Saint Guinefort : Un saint officieux qui n’est pas humain..?

Portrait de Antoinette Metayer, vers 1759 George van der MijnBLOG NOTE
DE MAMY TOUTOU

MAMY TOUTOU est une invitée de l’été…
La Chouette doit avoir un faible pour les toutous ….
ou pour elle…!!!

Nous attendons de savoir si elle va se percher sur son épaule…

– Un amour d’été.. Les maris sont ouverts…
Je te paris qu’on dit
« les paris » sont ouverts..!!

– j’ai jamais été moi à PARIS..  SNIFF


Saint-Guinefort chien Lévrier

Saint Guinefort est un saint particulier :
il s’agit d’un chien.
Il a été canonisé officieusement par des paysans au XIIIe siècle, et son culte perdura jusqu’au XXe siècle, les paysans venant de partout le célébrer, malgré l’interdiction de l’Église.
Il aurait sauvé le bébé de son maître d’un serpent qui s’était introduit dans le berceau.
On lui accordait des pouvoirs de guérison aux enfants.
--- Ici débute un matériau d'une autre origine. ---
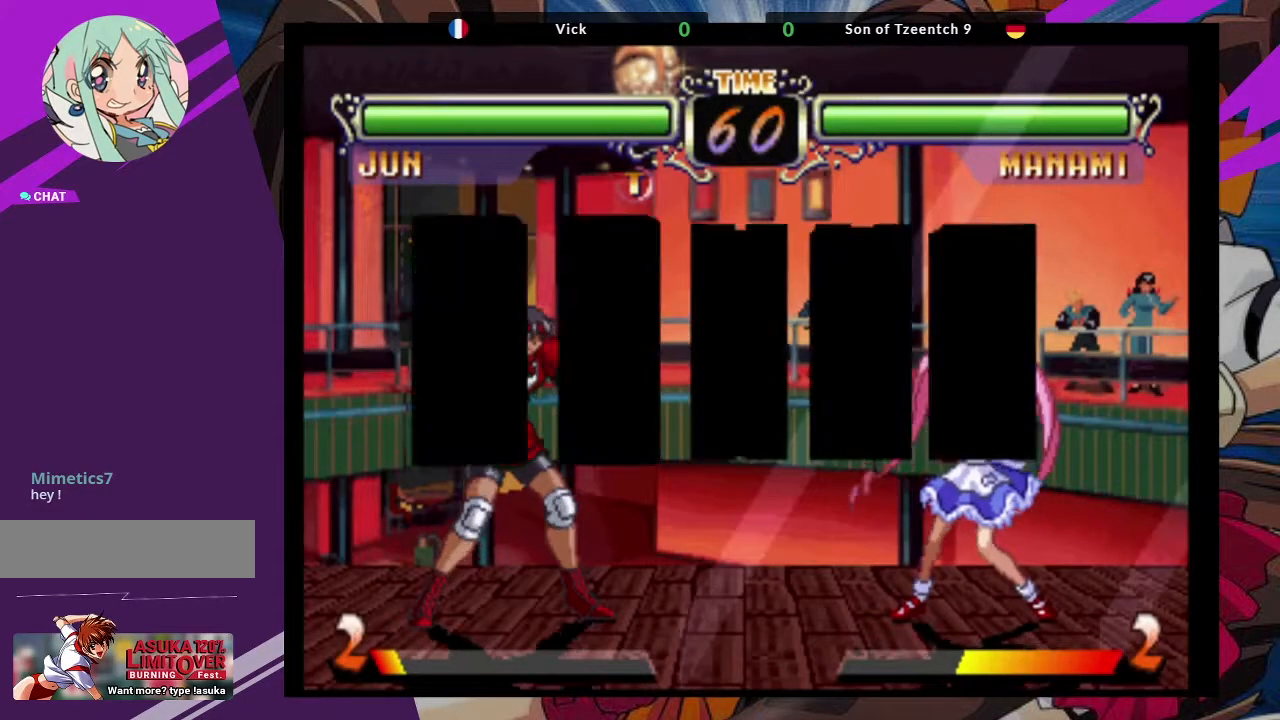
{"buttons": [], "left_stick": "center", "events": []}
En sauvant le nourrisson, le combat fut si violent que du sang se répandit partout. Le cadavre du serpent était dissimulé dans les décombres du combat, et le seigneur crut que son chien avait attaqué et blessé gravement son fils. Lorsqu’il comprit son erreur, fou de remords, il accorda des funérailles en grande pompe pour son chien.


– En Bref c’est un Pépin :  Ce Lévrier Guinefort n’a pas vu sa fidélité récompensé en sauvant la vie du bébé de son maître (le chevalier de Villars).

Saint-Guinefort chien Lévrier

Je vais vous conter l’histoire d’un Saint très spécial Guinefort patron des chiens Lévriers.
C’est une histoire qui est basée sur des faits réels d’où sa force d’avoir été aussi ancrée dans le cœur des gens.
Elle se passa dans le château du Seigneur chevallier de Villars  à Chalaronne  dans l’ Ain  en France, dans la région des Dombes et Rhone –Alpes en 1250.

Le bébé du chevalier de Villars dormait doucement dans sa chambre.
Au pied du berceau le chien de la demeure un superbe Lévrier répondant au nom de Guinefort veillait sur le repos de ce dernier.
Lorsque surgit un gros serpent qui se faufila dans le berceau de l’enfant menaçant sa vie. Guineford n’écoutant que son courage de chien fidèle se jeta sur  le serpent et après une lutte acharnée tua ce dernier.
Dans cette bagarre le chien et le berceau fut souillé du sang des 2 animaux.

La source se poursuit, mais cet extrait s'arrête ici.